Work order: Your answer should consist of each line below that includes the word "round".

Data excerpts:
★ ★ ★ ★
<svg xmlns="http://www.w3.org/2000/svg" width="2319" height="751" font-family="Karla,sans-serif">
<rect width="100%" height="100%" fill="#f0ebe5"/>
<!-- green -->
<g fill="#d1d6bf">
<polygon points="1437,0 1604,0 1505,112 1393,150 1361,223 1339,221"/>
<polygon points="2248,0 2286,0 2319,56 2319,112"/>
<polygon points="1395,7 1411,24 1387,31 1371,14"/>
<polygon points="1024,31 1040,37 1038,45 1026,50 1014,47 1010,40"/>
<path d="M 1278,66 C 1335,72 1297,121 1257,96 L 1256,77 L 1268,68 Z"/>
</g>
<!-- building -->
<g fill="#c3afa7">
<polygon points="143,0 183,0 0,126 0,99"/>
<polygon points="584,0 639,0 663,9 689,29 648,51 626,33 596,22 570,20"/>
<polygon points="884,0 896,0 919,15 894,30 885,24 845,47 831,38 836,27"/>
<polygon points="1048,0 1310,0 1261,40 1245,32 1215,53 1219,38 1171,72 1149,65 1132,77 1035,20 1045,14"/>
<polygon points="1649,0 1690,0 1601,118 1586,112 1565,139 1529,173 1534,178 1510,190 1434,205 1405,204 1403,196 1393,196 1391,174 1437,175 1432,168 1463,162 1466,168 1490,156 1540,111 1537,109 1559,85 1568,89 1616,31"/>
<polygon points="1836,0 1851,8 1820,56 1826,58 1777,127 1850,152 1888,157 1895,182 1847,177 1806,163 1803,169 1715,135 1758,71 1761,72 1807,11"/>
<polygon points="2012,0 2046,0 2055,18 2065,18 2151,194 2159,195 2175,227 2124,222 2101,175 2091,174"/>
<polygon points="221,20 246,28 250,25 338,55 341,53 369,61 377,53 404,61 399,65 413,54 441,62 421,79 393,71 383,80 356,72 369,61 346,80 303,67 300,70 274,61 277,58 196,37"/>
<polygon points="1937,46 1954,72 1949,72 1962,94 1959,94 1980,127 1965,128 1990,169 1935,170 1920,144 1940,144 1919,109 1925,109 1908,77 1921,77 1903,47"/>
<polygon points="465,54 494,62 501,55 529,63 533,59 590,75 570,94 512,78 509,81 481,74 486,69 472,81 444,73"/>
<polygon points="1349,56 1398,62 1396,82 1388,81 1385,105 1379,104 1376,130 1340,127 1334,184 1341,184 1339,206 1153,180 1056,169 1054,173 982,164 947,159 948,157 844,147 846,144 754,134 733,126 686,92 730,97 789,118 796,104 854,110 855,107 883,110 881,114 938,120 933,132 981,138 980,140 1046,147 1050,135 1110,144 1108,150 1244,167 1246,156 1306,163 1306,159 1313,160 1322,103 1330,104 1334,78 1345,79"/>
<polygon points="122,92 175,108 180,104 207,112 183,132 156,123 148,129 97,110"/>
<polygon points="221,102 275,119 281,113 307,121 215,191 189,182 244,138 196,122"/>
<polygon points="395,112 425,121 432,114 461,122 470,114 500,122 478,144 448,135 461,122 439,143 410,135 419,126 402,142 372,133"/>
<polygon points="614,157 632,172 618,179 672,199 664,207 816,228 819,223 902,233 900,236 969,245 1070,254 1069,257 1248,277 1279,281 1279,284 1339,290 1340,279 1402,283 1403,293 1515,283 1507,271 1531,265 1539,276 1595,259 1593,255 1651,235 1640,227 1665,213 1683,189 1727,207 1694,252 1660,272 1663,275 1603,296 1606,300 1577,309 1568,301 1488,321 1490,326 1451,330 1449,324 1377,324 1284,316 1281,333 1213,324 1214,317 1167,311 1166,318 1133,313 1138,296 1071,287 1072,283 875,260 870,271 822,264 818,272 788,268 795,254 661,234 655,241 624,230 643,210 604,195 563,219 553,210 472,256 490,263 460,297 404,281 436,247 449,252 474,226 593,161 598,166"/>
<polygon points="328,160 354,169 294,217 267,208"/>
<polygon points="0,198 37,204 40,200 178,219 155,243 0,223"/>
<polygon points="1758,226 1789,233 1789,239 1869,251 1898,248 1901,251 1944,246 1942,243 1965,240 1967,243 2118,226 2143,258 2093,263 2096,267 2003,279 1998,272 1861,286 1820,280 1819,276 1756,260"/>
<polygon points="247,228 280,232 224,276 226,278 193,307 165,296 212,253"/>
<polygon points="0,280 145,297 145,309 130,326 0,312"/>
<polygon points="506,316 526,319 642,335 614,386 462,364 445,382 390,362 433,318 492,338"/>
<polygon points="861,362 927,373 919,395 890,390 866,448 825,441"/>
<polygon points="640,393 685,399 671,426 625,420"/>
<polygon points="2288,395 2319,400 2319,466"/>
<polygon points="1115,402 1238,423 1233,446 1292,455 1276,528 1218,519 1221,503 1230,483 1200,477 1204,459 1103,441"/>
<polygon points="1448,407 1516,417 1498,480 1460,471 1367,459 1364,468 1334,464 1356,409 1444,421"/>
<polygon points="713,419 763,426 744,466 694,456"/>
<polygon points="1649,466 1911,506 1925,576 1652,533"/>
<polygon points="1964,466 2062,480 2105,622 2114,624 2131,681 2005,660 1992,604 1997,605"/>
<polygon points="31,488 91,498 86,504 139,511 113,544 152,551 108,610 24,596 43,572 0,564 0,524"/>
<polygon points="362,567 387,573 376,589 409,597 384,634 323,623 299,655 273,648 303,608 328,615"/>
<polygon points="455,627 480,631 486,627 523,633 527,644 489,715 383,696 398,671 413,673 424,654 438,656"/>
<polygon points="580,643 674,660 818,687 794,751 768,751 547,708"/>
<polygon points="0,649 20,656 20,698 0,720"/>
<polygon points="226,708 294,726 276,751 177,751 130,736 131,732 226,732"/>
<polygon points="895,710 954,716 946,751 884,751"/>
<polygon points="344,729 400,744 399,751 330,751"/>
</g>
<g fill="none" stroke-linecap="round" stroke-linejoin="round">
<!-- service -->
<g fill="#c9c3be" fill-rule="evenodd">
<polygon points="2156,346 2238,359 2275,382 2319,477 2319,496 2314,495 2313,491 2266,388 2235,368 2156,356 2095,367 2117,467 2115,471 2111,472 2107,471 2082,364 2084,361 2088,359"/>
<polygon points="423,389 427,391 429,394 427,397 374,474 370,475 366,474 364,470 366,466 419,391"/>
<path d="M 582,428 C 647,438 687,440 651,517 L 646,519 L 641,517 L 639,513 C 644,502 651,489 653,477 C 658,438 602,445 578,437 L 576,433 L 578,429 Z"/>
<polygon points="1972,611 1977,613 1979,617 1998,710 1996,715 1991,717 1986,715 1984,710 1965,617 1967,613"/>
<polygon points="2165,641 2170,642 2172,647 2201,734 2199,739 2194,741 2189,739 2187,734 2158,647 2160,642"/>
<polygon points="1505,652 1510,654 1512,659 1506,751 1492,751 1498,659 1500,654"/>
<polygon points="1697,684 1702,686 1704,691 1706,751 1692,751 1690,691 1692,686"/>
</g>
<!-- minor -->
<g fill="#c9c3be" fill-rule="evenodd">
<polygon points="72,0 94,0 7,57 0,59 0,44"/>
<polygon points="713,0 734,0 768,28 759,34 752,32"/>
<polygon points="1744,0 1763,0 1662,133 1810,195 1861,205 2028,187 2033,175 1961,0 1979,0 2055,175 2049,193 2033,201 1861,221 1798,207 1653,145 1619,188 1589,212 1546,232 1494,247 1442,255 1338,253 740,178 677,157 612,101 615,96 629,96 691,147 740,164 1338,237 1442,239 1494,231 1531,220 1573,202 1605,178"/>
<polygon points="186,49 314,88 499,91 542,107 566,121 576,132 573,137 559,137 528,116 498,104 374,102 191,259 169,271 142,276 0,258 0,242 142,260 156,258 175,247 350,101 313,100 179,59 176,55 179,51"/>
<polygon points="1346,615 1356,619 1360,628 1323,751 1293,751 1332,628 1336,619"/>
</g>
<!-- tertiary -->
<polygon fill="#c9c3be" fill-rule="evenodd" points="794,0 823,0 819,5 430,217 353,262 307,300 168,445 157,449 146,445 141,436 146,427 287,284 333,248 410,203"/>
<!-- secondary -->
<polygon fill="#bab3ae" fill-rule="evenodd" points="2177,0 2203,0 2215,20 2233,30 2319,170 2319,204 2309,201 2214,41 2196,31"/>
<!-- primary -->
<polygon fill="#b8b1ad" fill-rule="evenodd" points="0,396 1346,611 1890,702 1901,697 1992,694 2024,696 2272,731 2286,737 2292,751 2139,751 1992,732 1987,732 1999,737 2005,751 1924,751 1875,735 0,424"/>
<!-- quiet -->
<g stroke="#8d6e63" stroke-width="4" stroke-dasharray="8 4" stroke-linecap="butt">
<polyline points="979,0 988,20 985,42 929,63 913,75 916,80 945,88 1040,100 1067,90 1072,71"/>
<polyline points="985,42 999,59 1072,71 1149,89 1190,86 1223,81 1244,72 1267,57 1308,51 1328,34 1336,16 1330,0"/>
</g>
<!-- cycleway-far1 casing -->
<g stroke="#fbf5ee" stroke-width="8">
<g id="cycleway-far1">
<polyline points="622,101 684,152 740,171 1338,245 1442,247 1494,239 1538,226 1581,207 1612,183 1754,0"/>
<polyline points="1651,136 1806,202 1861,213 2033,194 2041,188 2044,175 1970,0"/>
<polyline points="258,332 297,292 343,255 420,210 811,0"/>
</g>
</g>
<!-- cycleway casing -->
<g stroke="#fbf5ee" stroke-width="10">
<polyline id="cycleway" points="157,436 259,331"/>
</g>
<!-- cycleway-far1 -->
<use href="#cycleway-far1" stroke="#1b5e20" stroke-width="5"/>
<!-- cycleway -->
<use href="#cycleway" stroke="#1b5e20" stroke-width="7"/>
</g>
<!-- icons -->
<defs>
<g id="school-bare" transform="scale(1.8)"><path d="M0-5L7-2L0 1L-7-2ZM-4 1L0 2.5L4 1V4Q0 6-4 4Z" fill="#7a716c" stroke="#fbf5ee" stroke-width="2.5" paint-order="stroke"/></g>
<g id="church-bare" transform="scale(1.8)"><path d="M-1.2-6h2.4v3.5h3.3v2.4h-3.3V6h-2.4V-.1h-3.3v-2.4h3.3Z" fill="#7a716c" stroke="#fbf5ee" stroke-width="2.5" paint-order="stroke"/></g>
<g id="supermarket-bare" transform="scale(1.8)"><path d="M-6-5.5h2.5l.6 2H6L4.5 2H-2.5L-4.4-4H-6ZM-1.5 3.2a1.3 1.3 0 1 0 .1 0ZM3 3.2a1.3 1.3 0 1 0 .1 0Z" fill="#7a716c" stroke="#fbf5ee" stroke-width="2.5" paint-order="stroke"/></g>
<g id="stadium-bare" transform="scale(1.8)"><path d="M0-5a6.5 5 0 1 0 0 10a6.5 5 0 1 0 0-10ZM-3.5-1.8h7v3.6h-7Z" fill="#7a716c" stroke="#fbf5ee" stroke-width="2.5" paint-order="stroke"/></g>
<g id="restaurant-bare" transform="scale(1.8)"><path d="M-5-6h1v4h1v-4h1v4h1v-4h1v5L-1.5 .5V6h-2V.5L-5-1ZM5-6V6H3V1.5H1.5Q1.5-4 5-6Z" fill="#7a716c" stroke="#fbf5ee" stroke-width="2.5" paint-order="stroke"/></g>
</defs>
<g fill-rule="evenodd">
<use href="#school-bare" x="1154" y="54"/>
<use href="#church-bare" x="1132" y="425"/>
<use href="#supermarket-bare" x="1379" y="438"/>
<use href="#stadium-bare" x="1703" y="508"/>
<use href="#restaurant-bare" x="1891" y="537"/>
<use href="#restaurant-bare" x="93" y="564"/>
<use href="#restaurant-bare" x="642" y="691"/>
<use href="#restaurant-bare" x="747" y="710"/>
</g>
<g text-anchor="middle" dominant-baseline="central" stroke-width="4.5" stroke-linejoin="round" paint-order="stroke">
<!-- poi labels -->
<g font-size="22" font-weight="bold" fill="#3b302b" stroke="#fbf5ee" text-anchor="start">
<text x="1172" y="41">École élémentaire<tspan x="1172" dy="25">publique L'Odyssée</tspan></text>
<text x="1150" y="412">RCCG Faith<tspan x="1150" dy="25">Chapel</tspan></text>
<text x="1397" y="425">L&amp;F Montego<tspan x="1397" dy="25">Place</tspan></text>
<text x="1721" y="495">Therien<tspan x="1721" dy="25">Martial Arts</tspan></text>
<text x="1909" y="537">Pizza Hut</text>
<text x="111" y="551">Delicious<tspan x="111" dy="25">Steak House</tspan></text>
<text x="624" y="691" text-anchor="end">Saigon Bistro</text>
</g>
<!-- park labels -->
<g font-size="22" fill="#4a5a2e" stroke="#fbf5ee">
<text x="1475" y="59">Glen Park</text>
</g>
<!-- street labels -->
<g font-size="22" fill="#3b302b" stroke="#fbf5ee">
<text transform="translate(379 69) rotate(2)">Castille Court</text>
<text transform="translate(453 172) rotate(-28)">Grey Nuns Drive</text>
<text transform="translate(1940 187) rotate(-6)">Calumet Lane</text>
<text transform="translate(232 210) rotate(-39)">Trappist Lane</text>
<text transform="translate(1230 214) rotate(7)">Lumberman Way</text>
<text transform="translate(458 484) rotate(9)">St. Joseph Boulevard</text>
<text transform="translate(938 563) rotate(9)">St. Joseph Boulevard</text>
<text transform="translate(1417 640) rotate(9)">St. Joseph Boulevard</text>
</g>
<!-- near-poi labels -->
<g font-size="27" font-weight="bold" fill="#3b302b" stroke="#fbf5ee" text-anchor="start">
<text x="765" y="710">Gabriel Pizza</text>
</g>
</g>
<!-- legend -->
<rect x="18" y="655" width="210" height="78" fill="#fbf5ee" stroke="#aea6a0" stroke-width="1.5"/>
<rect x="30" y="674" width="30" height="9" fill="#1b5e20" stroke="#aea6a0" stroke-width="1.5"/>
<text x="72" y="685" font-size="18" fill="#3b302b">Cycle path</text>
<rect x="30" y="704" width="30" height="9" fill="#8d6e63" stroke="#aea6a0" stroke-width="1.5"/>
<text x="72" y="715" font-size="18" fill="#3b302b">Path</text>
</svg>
★ ★ ★ ★
Result:
<g fill="none" stroke-linecap="round" stroke-linejoin="round">
<g text-anchor="middle" dominant-baseline="central" stroke-width="4.5" stroke-linejoin="round" paint-order="stroke">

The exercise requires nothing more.